Speaker danced away Parliament’s credibility – Prof Lumina
By Charles Chisala
SPEAKER of the National Assembly Nelly Mutti has lowered the dignity of the House by dancing in celebration of the passing of Bill 7 last week, constitutional and international human rights law expert Professor Cephas Lumina has said.

Last Monday, Mutti shocked the country and the entire world when she left her seat and danced around the chamber while flashing the United Party for National Development (UPND) symbol with both hands to express her happiness with the bill’s success, which has birthed the Constitution Amendment Act No. 13 of 2025.
In an expert article accessed by The Mast, Prof Lumina strongly condemned Mutti’s conduct as a true manifestation of her lack of neutrality in the National Assembly as an umpire.
“When the Speaker of the National Assembly celebrates the passage of a deeply contested and polarising constitutional amendment by dancing on the floor of the House, she is not merely expressing personal joy. She is engaging in conduct that objectively lowers the dignity of the Assembly and exposes it to ridicule in the eyes of the public,” he said.
“The Standing Orders do not ask whether such conduct was “well-intentioned”. They ask whether it upheld the dignity of Parliament. On any honest assessment, it did not.”

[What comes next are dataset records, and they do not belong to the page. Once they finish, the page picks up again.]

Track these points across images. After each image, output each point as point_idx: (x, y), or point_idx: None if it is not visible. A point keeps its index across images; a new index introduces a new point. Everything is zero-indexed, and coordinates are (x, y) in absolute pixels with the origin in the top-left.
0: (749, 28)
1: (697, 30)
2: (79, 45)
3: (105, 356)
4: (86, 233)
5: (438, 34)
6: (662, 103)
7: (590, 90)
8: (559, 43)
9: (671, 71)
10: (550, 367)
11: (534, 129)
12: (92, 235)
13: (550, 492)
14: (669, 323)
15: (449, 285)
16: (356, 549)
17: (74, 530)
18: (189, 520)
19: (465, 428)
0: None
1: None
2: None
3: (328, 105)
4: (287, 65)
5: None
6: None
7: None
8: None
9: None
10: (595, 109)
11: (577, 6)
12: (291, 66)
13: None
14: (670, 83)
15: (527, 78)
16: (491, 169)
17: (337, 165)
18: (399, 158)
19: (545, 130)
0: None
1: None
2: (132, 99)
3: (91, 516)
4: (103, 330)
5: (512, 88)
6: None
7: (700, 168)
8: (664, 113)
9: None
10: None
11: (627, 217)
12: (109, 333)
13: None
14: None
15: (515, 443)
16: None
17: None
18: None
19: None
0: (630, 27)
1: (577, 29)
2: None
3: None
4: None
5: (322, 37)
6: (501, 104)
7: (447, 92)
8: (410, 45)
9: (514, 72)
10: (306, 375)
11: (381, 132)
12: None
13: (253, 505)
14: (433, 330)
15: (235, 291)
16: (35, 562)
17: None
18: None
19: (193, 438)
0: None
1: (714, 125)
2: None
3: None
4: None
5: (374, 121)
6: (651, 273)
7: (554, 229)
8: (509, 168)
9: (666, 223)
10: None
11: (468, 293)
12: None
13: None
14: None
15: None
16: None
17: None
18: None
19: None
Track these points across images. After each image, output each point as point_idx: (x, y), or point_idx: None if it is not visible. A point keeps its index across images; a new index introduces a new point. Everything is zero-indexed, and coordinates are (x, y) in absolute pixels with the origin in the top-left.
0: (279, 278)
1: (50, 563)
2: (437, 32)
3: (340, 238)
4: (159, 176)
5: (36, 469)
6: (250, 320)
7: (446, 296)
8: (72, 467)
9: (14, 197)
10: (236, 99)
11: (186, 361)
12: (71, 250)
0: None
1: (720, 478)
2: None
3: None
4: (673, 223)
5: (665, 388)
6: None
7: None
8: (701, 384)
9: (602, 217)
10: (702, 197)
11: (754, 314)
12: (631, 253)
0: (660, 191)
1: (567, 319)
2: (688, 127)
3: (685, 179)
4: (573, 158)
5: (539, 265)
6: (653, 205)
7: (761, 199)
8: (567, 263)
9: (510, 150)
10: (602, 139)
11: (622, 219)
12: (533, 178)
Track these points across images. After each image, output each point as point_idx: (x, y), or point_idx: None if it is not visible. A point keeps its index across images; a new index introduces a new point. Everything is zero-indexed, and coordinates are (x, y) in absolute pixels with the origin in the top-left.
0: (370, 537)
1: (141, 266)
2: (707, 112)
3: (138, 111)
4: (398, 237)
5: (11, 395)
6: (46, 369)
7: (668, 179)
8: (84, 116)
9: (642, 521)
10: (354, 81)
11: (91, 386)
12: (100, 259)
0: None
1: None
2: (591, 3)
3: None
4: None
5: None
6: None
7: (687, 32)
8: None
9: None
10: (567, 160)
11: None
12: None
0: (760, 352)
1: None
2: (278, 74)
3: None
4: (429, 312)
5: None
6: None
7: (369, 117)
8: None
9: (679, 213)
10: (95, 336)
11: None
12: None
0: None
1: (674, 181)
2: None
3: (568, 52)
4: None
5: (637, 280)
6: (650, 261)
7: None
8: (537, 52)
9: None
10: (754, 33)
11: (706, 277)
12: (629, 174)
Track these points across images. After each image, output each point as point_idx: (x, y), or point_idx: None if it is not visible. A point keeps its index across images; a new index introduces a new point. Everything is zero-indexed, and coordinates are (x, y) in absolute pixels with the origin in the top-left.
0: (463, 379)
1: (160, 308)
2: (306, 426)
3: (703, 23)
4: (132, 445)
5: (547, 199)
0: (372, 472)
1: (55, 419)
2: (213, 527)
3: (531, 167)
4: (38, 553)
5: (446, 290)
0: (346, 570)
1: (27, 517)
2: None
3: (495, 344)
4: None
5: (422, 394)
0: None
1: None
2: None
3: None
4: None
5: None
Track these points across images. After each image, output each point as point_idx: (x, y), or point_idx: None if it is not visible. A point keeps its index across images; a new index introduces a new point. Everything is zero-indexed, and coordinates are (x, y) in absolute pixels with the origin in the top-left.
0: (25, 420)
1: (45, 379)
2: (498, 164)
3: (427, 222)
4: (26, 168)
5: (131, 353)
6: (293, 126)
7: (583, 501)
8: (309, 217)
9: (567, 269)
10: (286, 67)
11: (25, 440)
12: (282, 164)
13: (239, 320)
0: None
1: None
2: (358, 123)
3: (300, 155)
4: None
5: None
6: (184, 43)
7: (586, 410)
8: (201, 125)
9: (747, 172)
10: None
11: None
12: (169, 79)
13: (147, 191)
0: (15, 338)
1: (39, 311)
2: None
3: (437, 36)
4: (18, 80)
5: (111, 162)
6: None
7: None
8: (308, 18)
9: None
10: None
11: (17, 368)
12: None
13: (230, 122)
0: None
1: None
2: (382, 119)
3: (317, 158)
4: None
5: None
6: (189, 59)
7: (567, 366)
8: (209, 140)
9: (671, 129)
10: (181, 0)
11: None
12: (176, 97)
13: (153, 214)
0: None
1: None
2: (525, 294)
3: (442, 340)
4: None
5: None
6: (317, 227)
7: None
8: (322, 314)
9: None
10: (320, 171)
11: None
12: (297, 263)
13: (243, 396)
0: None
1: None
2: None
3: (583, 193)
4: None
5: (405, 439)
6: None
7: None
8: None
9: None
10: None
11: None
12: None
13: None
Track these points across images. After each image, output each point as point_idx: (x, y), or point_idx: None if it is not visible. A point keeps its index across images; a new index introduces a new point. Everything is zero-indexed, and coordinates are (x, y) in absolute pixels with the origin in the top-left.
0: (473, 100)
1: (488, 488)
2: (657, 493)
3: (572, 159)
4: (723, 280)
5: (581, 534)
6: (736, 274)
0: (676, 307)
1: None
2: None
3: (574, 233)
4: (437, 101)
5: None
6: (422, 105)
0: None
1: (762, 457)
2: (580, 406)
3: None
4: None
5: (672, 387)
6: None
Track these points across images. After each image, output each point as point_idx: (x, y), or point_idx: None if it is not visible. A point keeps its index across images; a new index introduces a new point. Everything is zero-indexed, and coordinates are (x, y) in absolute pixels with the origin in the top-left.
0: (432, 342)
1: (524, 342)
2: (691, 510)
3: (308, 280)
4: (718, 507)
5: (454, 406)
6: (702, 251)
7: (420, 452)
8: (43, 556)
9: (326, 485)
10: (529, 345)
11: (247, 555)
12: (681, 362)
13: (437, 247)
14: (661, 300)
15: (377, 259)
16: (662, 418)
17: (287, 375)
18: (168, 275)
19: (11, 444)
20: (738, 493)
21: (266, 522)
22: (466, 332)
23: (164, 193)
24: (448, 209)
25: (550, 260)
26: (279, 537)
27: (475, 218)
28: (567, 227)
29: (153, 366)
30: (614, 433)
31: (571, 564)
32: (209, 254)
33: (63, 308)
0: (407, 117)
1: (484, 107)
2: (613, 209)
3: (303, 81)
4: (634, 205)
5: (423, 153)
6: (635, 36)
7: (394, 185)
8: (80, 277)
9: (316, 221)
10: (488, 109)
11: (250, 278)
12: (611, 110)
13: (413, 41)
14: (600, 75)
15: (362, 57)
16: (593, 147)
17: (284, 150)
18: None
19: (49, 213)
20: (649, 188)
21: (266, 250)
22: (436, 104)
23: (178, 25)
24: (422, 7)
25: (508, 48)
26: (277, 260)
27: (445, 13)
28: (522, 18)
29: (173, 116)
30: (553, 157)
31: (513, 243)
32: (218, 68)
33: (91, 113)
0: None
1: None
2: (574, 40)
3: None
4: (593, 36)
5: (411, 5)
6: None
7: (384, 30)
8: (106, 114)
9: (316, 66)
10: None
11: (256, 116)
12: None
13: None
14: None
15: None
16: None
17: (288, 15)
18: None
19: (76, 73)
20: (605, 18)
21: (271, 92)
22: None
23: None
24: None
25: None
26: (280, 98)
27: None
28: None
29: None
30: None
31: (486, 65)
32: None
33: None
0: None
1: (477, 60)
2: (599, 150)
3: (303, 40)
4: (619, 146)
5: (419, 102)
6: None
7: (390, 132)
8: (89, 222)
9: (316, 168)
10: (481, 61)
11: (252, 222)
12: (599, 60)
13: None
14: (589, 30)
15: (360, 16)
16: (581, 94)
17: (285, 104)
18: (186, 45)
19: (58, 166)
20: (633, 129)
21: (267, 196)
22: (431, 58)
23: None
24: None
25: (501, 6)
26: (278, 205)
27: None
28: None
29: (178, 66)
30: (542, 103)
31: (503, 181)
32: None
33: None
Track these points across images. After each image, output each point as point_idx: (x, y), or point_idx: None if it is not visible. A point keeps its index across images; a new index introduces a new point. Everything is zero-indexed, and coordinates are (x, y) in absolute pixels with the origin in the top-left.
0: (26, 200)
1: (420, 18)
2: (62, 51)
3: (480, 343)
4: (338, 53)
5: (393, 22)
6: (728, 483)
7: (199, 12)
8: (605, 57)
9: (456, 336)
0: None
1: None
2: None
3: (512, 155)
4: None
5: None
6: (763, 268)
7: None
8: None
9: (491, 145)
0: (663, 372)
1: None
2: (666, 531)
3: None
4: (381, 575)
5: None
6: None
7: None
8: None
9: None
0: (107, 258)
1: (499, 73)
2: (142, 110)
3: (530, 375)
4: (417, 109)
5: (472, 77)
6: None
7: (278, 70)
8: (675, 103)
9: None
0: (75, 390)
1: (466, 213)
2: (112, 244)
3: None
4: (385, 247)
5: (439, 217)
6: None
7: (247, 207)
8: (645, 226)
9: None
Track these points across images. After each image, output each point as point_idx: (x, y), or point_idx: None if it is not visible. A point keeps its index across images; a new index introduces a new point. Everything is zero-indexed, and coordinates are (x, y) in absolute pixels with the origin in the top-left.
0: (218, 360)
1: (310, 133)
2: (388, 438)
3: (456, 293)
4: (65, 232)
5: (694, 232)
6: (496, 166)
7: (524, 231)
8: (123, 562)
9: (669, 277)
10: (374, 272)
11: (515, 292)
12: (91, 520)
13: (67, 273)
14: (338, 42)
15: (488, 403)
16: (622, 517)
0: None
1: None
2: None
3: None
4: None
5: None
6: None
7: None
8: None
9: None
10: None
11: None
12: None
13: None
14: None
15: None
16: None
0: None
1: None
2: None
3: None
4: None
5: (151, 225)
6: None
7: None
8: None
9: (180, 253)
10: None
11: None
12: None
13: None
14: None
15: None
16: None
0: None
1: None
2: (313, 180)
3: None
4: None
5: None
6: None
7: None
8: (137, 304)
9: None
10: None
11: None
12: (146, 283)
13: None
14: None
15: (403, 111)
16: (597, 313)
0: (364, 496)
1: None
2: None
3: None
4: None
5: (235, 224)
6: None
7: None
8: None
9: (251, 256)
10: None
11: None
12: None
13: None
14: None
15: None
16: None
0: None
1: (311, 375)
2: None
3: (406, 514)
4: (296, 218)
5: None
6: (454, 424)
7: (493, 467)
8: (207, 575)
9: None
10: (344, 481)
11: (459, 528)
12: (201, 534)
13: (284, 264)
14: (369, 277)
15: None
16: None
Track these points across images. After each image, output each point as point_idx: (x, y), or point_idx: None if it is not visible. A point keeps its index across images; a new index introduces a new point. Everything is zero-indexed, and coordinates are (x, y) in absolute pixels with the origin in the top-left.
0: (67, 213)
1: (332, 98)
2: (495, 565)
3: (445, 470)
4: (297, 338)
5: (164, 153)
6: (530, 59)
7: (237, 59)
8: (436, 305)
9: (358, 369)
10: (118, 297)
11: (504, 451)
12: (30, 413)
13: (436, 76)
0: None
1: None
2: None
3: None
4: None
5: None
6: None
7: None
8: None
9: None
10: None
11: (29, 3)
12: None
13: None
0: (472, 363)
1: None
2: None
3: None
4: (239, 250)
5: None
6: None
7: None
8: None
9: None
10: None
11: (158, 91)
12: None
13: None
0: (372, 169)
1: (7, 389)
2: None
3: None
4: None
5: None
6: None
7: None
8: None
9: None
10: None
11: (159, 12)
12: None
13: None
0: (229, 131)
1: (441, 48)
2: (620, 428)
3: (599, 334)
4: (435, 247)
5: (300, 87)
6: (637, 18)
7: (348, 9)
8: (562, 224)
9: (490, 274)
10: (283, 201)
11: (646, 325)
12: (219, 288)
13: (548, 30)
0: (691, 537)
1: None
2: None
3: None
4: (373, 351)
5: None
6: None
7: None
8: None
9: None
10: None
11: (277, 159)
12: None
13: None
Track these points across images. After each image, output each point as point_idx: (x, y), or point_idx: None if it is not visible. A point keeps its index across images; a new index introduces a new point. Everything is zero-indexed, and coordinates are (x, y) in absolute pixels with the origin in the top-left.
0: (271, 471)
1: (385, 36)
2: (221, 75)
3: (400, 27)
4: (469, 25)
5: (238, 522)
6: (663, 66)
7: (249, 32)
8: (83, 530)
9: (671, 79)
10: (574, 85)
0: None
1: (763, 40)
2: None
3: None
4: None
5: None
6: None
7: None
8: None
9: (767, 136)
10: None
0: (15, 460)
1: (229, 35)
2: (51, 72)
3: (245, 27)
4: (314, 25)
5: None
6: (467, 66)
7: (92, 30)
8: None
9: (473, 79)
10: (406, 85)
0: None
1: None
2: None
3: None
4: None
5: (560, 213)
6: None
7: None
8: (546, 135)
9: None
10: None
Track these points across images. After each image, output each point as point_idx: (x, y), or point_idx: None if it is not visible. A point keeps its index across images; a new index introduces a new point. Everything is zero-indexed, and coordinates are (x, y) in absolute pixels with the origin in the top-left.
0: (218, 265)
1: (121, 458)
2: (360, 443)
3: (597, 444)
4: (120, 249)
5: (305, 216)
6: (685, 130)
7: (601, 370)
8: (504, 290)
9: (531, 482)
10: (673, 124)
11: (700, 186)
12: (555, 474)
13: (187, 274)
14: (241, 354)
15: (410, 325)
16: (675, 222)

Prof Lumina said Mutti’s partisan dance mattered “so much” because it directly affected the credibility of the National Assembly of Zambia at home and in the eyes of the international community.
He dismissed feeble attempts by Mutti’s supporters to defend her behaviour.
“Supporters of the Speaker have attempted to downplay the incident. ‘It was just a dance,’ they say. ‘People are overreacting.’ But Zambians are not reacting to rhythm. They are reacting to context,” Prof Lumina said.
He said Bill 7 was not an ordinary piece of legislation but a constitutional amendment bill that had already divided the nation, provoked litigation and attracted sustained criticism from civil society, legal bodies, churches and opposition parties.
“For the Speaker to celebrate its passage inside the Chamber was to send an unmistakable signal: this was not a neutral procedural outcome; it was a political victory. And the Speaker was claiming it as her own. That signal undermines every assurance of fairness she has offered before and will offer again,” Prof Lumina said.
He said Mutti’s open display of her partisan bias represented a pattern, not a moment.
The December 15, 2025 spectacle had not emerge in isolation but sat at the end of a long and troubling pattern of conduct that had gradually eroded confidence in the Speaker’s neutrality.
Prof Lumina said Mutti had damaged Zambia’s international image because the country did not operate in a democratic vacuum but its Parliament was part of a global community of legislatures, and she occupied not just a national office, but a global leadership role.
“Her conduct therefore undermines not only confidence in our National Assembly, but the credibility of the very norms she is entrusted to uphold and promote at continental and global level. It places Zambia in the paradoxical position of exporting democratic standards while visibly violating them domestically. This is not superficial damage. It is reputational, institutional and enduring,” Prof Lumina said.
Mutti has come under massive public condemnation and ridicule for leading members of Parliament and Cabinet ministers in celebrating the success of the Executive’s Bill 7, which is now law after President Hakainde Hichilema hastily signed it.